Une partie du problème vient du fait que le gouvernement continue de jouer au «whack-a-mole» avec les nouveaux produits à base de nicotine depuis que la législation a été élargie pour inclure le vapotage en 2018, a déclaré David Hammond, professeur à l’Université de Waterloo.

«Nous nous retrouvons toujours avec un gouvernement qui se démène pour rattraper les produits les plus récents et découvre qu’ils sont réglementés par une voie légèrement différente», a déclaré M. Hammond, qui étudie la réglementation du tabac et du vapotage.

«Nous nous retrouvons dans une situation où nous avons constaté une augmentation de la consommation de nicotine chez les jeunes pour la première fois depuis des décennies.»

La législation vise à permettre aux fumeurs de passer à une habitude moins nocive, comme le vapotage, tout en protégeant les jeunes et les non-fumeurs de la dépendance.

«Je ne conteste pas la sincérité et les efforts du gouvernement, mais il est clair qu’il n’a pas atteint l’équilibre», commente M. Hammond.

Des pistes pour réduire la consommation

Le rapport a mis en évidence certains domaines potentiels d’amélioration, a déclaré lundi le bureau de Mme Saks dans un communiqué, et le personnel de la ministre prévoit de continuer à affiner sa stratégie en conséquence.

«Sur la base de notre expérience en matière de réduction de la consommation de tabac chez les jeunes, nous savons que des mesures globales peuvent avoir un impact sur l’adoption et l’utilisation des produits de vapotage par les jeunes», indique le cabinet de la ministre.

Un groupe de défense des personnes qui ont utilisé le vapotage pour se libérer de la cigarette, appelé Rights4Vapers, a lancé plusieurs campagnes de rédaction de lettres dans le but de préserver l’accès à ce qu’ils considèrent comme l’outil qui les a le mieux aidés à arrêter de fumer.

Le gouvernement a connu des difficultés similaires pour réglementer les nouveaux produits à base de nicotine comme le Zonnic, un sachet que les utilisateurs placent entre leurs gencives et leur lèvre supérieure.

M. Holland a promis une répression majeure contre les sachets, qui ont été approuvés par Santé Canada pour aider les gens à arrêter de fumer, mais qui ont également été utilisés à des fins récréatives.

Les sachets sont soumis à des règles différentes de celles des produits de vapotage et du tabac, et le ministre s’est vu accorder de nouveaux pouvoirs dans le projet de loi budgétaire récemment adopté pour les retirer des étagères s’il les considère comme nocives et qu’elles ne sont pas utilisées pour arrêter de fumer.

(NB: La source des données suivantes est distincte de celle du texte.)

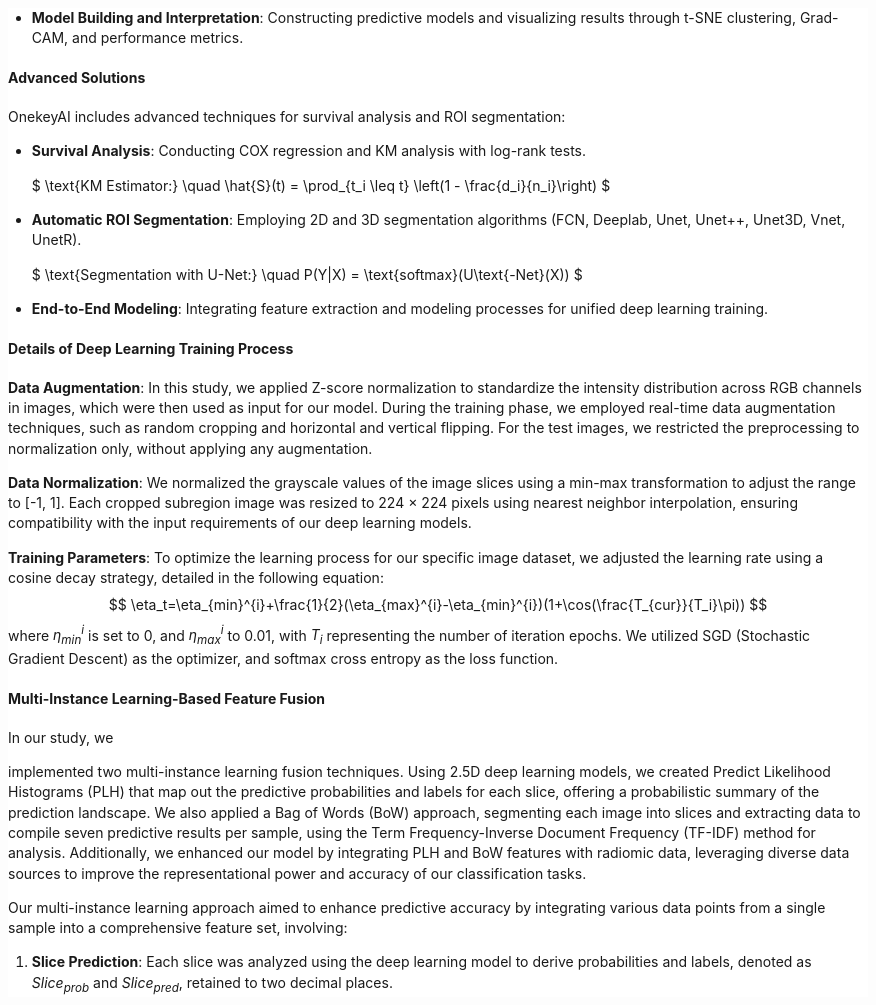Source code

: - **Model Building and Interpretation**: Constructing predictive models and visualizing results through t-SNE clustering, Grad-CAM, and performance metrics.

#### Advanced Solutions
OnekeyAI includes advanced techniques for survival analysis and ROI segmentation:
- **Survival Analysis**: Conducting COX regression and KM analysis with log-rank tests.
  
    $ \text{KM Estimator:} \quad \hat{S}(t) = \prod_{t_i \leq t} \left(1 - \frac{d_i}{n_i}\right) $
  
- **Automatic ROI Segmentation**: Employing 2D and 3D segmentation algorithms (FCN, Deeplab, Unet, Unet++, Unet3D, Vnet, UnetR).
  
    $ \text{Segmentation with U-Net:} \quad P(Y|X) = \text{softmax}(U\text{-Net}(X)) $
  
- **End-to-End Modeling**: Integrating feature extraction and modeling processes for unified deep learning training.

#### Details of Deep Learning Training Process
**Data Augmentation**: In this study, we applied Z-score normalization to standardize the intensity distribution across RGB channels in images, which were then used as input for our model. During the training phase, we employed real-time data augmentation techniques, such as random cropping and horizontal and vertical flipping. For the test images, we restricted the preprocessing to normalization only, without applying any augmentation.

**Data Normalization**: We normalized the grayscale values of the image slices using a min-max transformation to adjust the range to [-1, 1]. Each cropped subregion image was resized to 224 × 224 pixels using nearest neighbor interpolation, ensuring compatibility with the input requirements of our deep learning models.

**Training Parameters**: To optimize the learning process for our specific image dataset, we adjusted the learning rate using a cosine decay strategy, detailed in the following equation:
$$
\eta_t=\eta_{min}^{i}+\frac{1}{2}(\eta_{max}^{i}-\eta_{min}^{i})(1+\cos(\frac{T_{cur}}{T_i}\pi))
$$
where $\eta_{min}^{i}$ is set to 0, and $\eta_{max}^{i}$ to 0.01, with $T_i$ representing the number of iteration epochs. We utilized SGD (Stochastic Gradient Descent) as the optimizer, and softmax cross entropy as the loss function.

#### Multi-Instance Learning-Based Feature Fusion
In our study, we

 implemented two multi-instance learning fusion techniques. Using 2.5D deep learning models, we created Predict Likelihood Histograms (PLH) that map out the predictive probabilities and labels for each slice, offering a probabilistic summary of the prediction landscape. We also applied a Bag of Words (BoW) approach, segmenting each image into slices and extracting data to compile seven predictive results per sample, using the Term Frequency-Inverse Document Frequency (TF-IDF) method for analysis. Additionally, we enhanced our model by integrating PLH and BoW features with radiomic data, leveraging diverse data sources to improve the representational power and accuracy of our classification tasks.

Our multi-instance learning approach aimed to enhance predictive accuracy by integrating various data points from a single sample into a comprehensive feature set, involving:

1. **Slice Prediction**: Each slice was analyzed using the deep learning model to derive probabilities and labels, denoted as $Slice_{prob}$ and $Slice_{pred}$, retained to two decimal places.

M. Hammond explique qu’idéalement, tous les produits à base de nicotine devraient être réglementés par un régime unique et cohérent.

Le vapotage s’est avéré être un outil utile pour certains qui souhaitent arrêter de fumer, a déclaré M. Holland la semaine dernière lors du dépôt du rapport. Mais il a ajouté qu’il est important de s’assurer que c’est bien pour cela qu’ils sont utilisés, et non comme «un autre vecteur de dépendance».

Quant à la raison pour laquelle la législation n’est pas mise à jour, M. Holland a déclaré qu’il pensait qu’il était préférable de cibler l’industrie pour le moment.

«Si nous voulons aider les gens, je pense que nous devons nous attaquer à l’industrie, vraiment dénoncer les tactiques qu’ils utilisent pour s’en prendre aux toxicomanes, comment ils s’en prennent aux jeunes», a déclaré le ministre Holland.

«Je veux que nous prenions toutes les mesures possibles, mais nous ne pouvons pas agir simplement pour le plaisir d’agir. Cela doit s’appuyer sur des preuves.»